In [1]:
# from https://pytorch.org/tutorials/beginner/blitz/autograd_tutorial.html

In [3]:
import torch
from torchvision.models import resnet18, ResNet18_Weights

### torch.autograd
is PyTorch's automatic differentiation engine

In [4]:
# The example loads a pretrained resnet 18 model, creates random data tensor (image) with label.
model = resnet18(weights=ResNet18_Weights.DEFAULT)
data = torch.rand(1,3,64,64)
labels = torch.rand(1, 1000)

Downloading: "https://download.pytorch.org/models/resnet18-f37072fd.pth" to C:\Users\chris/.cache\torch\hub\checkpoints\resnet18-f37072fd.pth


  0%|          | 0.00/44.7M [00:00<?, ?B/s]

In [11]:
# forward pass
# creating a prediction also results in calculation of a gradient
# for each of the model parameters at that data point
prediction = model(data)

In [12]:
# Use the prediction and label to calculate loss.
# Backprop applies the loss through the model.
# Backprop uses the gradient calculated as part of the forward pass
#
# Autograd stores the gradients for each model parameter in the .grad attribute
loss = (prediction - labels).sum() # individual differences, reduction
loss.backward() # backprop

In [14]:
# Load an optimizer (SGD).
# register the parameters of the model in the optimizer
optim = torch.optim.SGD(model.parameters(), lr=1e-2, momentum=0.9)

In [15]:
# .step() initiates gradient descent. The optimizer adjusts each parameter
optim.step()

# Exclusion from the DAG
a directed acyclic graph is maintained with the computations performed. At each computation the gradient is maintained. Trafersing the graph in the forward direction (prediction) causes gradients to be saved. Traversing the graph in the reverse direction (backprop) allows the loss value to be applied to each parameter in the graph.

The DAG is re-created (starting after each backward() call). This allows changing the structure of the graph during training - flow control statements allowed in the training algorithm.

By default torch tracks all tensors that have requires_grad flag set to True.
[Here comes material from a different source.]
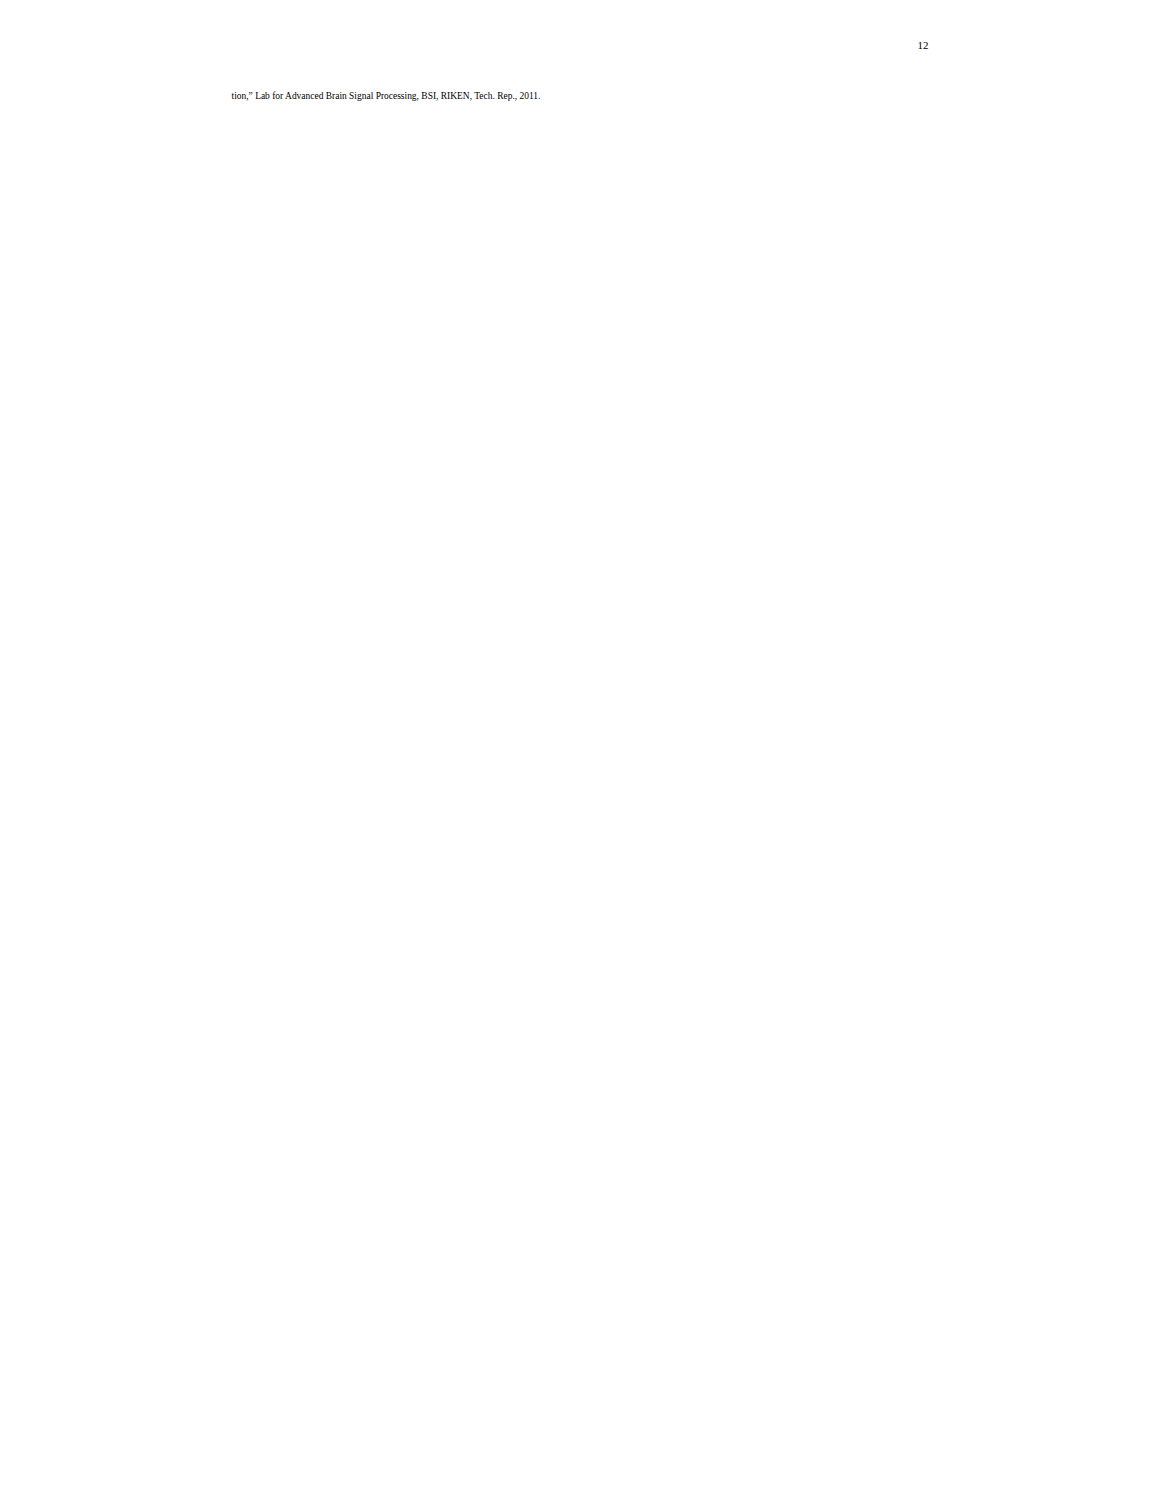12
tion,” Lab for Advanced Brain Signal Processing, BSI, RIKEN, Tech. Rep., 2011.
For tensors not requiring gradients setting this to False excludes it from the gradient computation DAG.


In [17]:
# The output tensor of an operation will require gradients even if only a
# single input gtensor has requires_grad=True
x = torch.rand(5,5)
y = torch.rand(5,5)
z = torch.rand((5,5), requires_grad=True)

a = x + y
print(f"Does 'a' require gradients? : {a.requires_grad}")
b = x + z
print(f"Does 'b' require gradients? : {b.requires_grad}")
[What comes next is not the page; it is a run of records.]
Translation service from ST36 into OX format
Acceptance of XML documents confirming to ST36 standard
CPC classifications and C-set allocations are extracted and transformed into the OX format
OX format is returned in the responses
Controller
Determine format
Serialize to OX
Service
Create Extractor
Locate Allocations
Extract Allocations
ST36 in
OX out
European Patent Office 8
Does 'a' require gradients? : False
Does 'b' require gradients? : True


In [18]:
# In a NN parameters that don't compute gradients are "frozen parameters"
# It is useful to freeze part of model if you know in advance you don't need those gradients
# This can save computes and focus on the intended parameters
#
# Another case is fine tuning a pretrained network
#
# In fine tuning we freeze most of the model and only modify the layers
# to make predictions on new labels.
#
# Here we load a pretrained resnet18 and freeze all the parameters...

from torch import nn, optim

model = resnet18(weights=ResNet18_Weights.DEFAULT)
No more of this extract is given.